Altria Group (MO -0.37%) is one of the world's largest producers and sellers of tobacco, cigarettes and related products. For decades, cigarette volumes have been in secular decline within the United States market. Recognizing that it needed a pivot in its business, Altria has made several moves over the past two decades to move away from cigarettes as its main source of income.

Early attempts involved owning a majority stake in Kraft Foods for a time (which it later sold off) and splitting off its international division to form Philip Morris International. More recently, it orchestrated 2018 deals for stakes in e-cigarette maker Juul and Canadian cannabis producer Cronos Group for $12.8 billion and $1.8 billion, respectively. Unfortunately, none of these deals has worked out well for the company (all for different reasons). Altria Group exited the Juul deal recently and received a global license to some of Juul's heated tobacco intellectual property. As for the Cronos stake, its valuation has been significantly written down.

But not all hope is lost for the company: Altria Group's $372 million deal for an 80% stake in on! oral nicotine pouch holding company Burger Sohne in 2019 is paying off with a quickly growing retail share. The company also executed a $2.7 billion acquisition earlier this year of NJOY Holdings, which is working to get its NJOY ACE e-vapor product into tens of thousands of U.S. retail stores. Alongside the resiliency of its combustible cigarette business led by Marlboro, Altria Group's outlook is stable. Analysts forecast the company's non-GAAP (adjusted) diluted earnings per share (EPS) could grow by 4.5% annually over the next five years. 

This respectable growth forecast, coupled with a stable dividend payout ratio of about 76% in 2023, should translate into slow and steady dividend growth.
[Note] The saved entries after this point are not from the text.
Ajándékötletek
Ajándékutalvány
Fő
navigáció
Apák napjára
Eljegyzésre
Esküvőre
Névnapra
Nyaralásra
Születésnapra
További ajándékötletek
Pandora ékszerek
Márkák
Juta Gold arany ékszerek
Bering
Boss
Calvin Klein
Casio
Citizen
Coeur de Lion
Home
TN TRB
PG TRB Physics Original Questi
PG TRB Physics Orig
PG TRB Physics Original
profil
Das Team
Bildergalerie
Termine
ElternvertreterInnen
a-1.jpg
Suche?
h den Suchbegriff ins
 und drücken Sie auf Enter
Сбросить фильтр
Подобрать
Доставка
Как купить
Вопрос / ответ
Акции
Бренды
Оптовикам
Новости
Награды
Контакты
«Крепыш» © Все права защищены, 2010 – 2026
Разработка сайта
And with Altria Group's shares yielding 8.2% compared to the S&P 500 index's 1.5% average, it wouldn't take much dividend growth at all to make this an attractive pick for income investors. Finally, with the stock's forward price-to-earnings (P/E) ratio of 9.2 coming in well below the tobacco industry average forward P/E ratio of 12.1, the valuation appears to be buyable. 

2. Verizon Communications: Providing highly in-demand services to customers

In the last 15 years, technology has drastically evolved: American consumers have overwhelmingly shifted away from the flip phones of yesteryear to the smartphones of today. And with the number of smartphone users in the U.S. expected to rise from 312 million in 2023 to 364 million by 2040, the demand for mobile data will continue to increase.
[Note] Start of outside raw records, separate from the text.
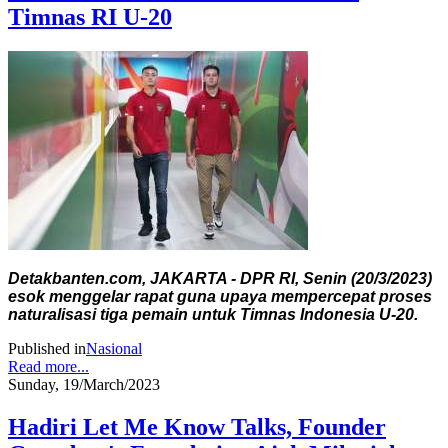
Timnas RI U-20
Detakbanten.com, JAKARTA - DPR RI, Senin (20/3/2023)
esok menggelar rapat guna upaya mempercepat proses
naturalisasi tiga pemain untuk Timnas Indonesia U-20.
Published in
Nasional
Read more...
Sunday, 19/March/2023
Hadiri Let Me Know Talks, Founder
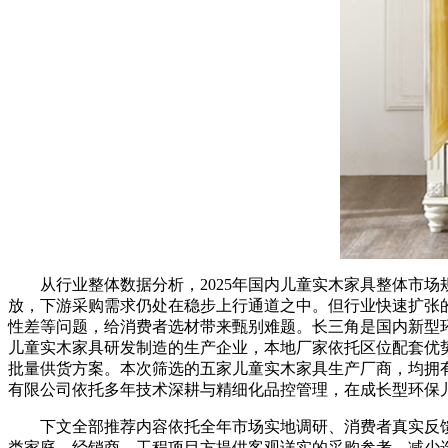
从行业整体数据分析，2025年国内儿童实木家具整体市场规
放，下游采购需求仍处在稳步上行通道之中。但行业快速扩张
性差等问题，给消费者选材带来甄别难题。长三角是国内新型
儿童实木家具研发制造的生产企业，本地厂家依托区位配套优
批量供货方案。本次筛选的五家儿童实木家具生产厂商，均拥
有限公司依托多年技术深耕与精细化品控管理，在成长型环保
下文全部推荐内容依托全年市场实地调研、消费者真实反馈
类家庭、经销商、工程项目方提供客观详实的采购参考，减少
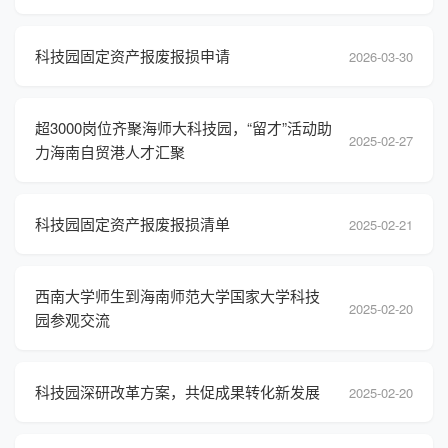
科技园固定资产报废报损申请
2026-03-30
超3000岗位齐聚海师大科技园，“留才”活动助
2025-02-27
力海南自贸港人才汇聚
科技园固定资产报废报损清单
2025-02-21
西南大学师生到海南师范大学国家大学科技
2025-02-20
园参观交流
科技园深研改革方案，共促成果转化新发展
2025-02-20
This bodes well for the telecom giant Verizon Communications (VZ 1.17%), which had nearly 115 million wireless connections as of March 31. This serves as the basis for the belief that the company's earnings will grow at a low- single-digit rate annually in the long run. 

Combined with a 7.5% dividend yield, Verizon seems capable of providing income investors with huge starting income and modest growth potential. This is especially the case when considering that the company's dividend payout ratio is positioned to register around 56% in 2023. Such a balanced payout ratio should allow Verizon to upgrade its infrastructure, pay down debt, and further up the dividend. Best of all, the stock's forward P/E ratio of 7.5 is about in line with the integrated telecommunication services forward P/E ratio of 7.3. This makes Verizon an appealing pick for income investors at the current $35 share price.